Articulé autour de huit articles de l’auteur relatifs au système politique libanais, le livre propose dans un premier temps de mieux cerner les phénomènes confessionnels, démographiques, sociaux et politiques qui ont conduit à la guerre civile de 1975, avant d’analyser dans un deuxième temps les conséquences de l’accord de Taëf ayant mis un terme au conflit en 1989, puis de proposer en troisième lieu des pistes de réflexion concrètes sur les réformes à mettre en œuvre afin de sortir le Liban de la crise.
Dans la première partie de l’ouvrage, l’auteur détaille le rôle prééminent des tawâ’if, ou communautés confessionnelles, qui sont, au Liban, des phénomènes sociaux totaux (Marcel Mauss) exerçant leur emprise sur les individus. Parmi les dix-sept communautés qui cohabitent au Liban toutefois, seules trois – les maronites, les sunnites et les chiites – peuvent prétendre aux fonctions les plus élevées de l’administration. Les membres des autres communautés « dites ’’petites’’ ou ’’minorités’’ ne peuvent accéder ni à un poste ministériel ni à un quelconque poste de rang élevé dans la fonction publique ».

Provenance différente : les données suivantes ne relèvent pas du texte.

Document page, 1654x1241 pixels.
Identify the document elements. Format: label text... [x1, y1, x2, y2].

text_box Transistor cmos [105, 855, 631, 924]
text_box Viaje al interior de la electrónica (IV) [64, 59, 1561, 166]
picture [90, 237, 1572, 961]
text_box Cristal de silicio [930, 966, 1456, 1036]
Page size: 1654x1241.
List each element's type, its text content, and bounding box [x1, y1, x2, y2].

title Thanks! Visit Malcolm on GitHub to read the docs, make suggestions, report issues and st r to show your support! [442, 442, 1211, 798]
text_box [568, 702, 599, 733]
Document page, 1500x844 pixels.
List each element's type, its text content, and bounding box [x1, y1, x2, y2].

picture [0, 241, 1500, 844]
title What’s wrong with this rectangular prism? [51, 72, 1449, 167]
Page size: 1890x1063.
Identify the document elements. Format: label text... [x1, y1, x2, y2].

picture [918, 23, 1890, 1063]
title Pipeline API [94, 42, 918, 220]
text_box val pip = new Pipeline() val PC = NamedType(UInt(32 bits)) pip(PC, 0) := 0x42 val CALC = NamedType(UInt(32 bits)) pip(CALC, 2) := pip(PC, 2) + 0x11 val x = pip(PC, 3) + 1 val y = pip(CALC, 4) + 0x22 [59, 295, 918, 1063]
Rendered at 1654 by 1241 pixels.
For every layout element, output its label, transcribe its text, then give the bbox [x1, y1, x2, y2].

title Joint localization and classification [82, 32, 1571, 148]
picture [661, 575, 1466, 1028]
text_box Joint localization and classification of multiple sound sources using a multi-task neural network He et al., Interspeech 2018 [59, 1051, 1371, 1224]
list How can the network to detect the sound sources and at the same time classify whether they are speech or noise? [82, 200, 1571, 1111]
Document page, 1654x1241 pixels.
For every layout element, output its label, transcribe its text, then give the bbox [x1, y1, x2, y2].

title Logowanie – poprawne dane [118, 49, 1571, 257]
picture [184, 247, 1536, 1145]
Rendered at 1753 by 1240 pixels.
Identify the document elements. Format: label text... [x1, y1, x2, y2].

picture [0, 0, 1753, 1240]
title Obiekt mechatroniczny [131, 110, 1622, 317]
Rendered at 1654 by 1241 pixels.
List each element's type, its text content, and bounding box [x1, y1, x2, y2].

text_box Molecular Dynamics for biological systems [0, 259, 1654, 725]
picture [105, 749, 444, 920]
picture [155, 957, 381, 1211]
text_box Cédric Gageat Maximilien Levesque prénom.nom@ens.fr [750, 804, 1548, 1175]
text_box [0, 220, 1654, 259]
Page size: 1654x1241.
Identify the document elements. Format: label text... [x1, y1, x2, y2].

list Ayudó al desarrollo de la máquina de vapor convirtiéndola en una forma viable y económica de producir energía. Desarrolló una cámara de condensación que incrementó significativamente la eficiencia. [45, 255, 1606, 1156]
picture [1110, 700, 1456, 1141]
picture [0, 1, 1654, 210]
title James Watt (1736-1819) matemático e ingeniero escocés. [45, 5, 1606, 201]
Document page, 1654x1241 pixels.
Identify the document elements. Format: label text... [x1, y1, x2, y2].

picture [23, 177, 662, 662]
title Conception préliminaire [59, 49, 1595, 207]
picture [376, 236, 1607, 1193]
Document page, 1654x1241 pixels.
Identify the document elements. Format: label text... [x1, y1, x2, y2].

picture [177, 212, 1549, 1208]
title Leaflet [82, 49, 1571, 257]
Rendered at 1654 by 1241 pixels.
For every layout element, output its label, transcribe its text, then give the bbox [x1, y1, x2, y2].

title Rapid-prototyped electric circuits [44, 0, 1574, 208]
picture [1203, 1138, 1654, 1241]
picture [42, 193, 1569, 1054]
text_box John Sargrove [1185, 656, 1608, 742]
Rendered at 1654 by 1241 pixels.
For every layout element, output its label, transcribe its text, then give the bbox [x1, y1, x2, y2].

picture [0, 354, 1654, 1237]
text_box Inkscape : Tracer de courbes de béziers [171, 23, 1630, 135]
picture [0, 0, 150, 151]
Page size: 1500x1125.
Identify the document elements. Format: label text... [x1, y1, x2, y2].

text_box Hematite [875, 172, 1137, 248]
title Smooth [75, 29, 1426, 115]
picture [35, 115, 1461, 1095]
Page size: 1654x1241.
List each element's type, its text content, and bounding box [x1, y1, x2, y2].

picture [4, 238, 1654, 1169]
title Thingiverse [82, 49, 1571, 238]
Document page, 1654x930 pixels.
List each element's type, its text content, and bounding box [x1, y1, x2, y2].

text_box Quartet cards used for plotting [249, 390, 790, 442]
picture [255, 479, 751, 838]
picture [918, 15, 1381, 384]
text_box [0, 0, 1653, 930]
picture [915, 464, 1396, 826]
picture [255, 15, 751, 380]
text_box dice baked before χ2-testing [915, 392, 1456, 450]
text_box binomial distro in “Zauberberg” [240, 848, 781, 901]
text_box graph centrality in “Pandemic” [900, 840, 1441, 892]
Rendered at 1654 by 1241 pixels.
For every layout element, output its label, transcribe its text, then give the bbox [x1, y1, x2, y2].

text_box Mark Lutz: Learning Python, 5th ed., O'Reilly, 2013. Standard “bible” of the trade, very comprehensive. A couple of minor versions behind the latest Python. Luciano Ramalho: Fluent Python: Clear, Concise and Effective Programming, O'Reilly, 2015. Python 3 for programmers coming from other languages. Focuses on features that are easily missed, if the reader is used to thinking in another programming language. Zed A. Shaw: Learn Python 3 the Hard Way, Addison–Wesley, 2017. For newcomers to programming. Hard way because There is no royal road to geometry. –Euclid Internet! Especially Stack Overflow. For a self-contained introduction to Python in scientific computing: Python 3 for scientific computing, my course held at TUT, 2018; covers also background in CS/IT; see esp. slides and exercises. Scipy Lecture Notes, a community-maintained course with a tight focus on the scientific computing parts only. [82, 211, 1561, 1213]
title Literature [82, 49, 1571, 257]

Cette différenciation confessionnelle trouve son origine politique dans la proclamation, par la France, le 1er septembre 1920, de la création de l’État du Grand Liban qui accorda une place centrale aux chrétiens, générant ainsi un déséquilibre confessionnel qui alimenta le ressentiment, en particulier chez les musulmans. Ressentiment que le Pacte national de 1943 – qui consacra, sur la base du recensement de 1932, le communautarisme politique – n’allait guère atténuer. Si les maronites virent dans le Grand Liban la réalisation de leur projet national, les musulmans se retrouvèrent, quant à eux, réduits à une position de minorité qui les écartait du processus de décision.

Les disparités confessionnelles favorisèrent en outre le clientélisme et la corruption, avec l’attribution des postes dans la fonction publique selon les appartenances religieuses, et non pas au mérite. Selon l’auteur, le moyen le plus sûr de mettre un terme à ces dysfonctionnements est de favoriser la déconfessionnalisation, en particulier à travers l’école, ce lieu où « s’insinue une nouvelle discipline de l’esprit, qui sépare graduellement les circuits de l’intelligence rationnelle de ceux de la foi » (Mahmoud Hussein). Or, au Liban, les emprises communautaires sont telles, que la déconfessionnalisation semble une stratégie vouée à l’échec. Le pays du cèdre est une mosaïque de communautés confessionnelles qui rend délicate l’appréhension même d’une identité nationale. Mais le Libanais n’est-il pas, en tant que Méditerranéen, « l’homme des périls hasardeux » (Michel Chiha) ?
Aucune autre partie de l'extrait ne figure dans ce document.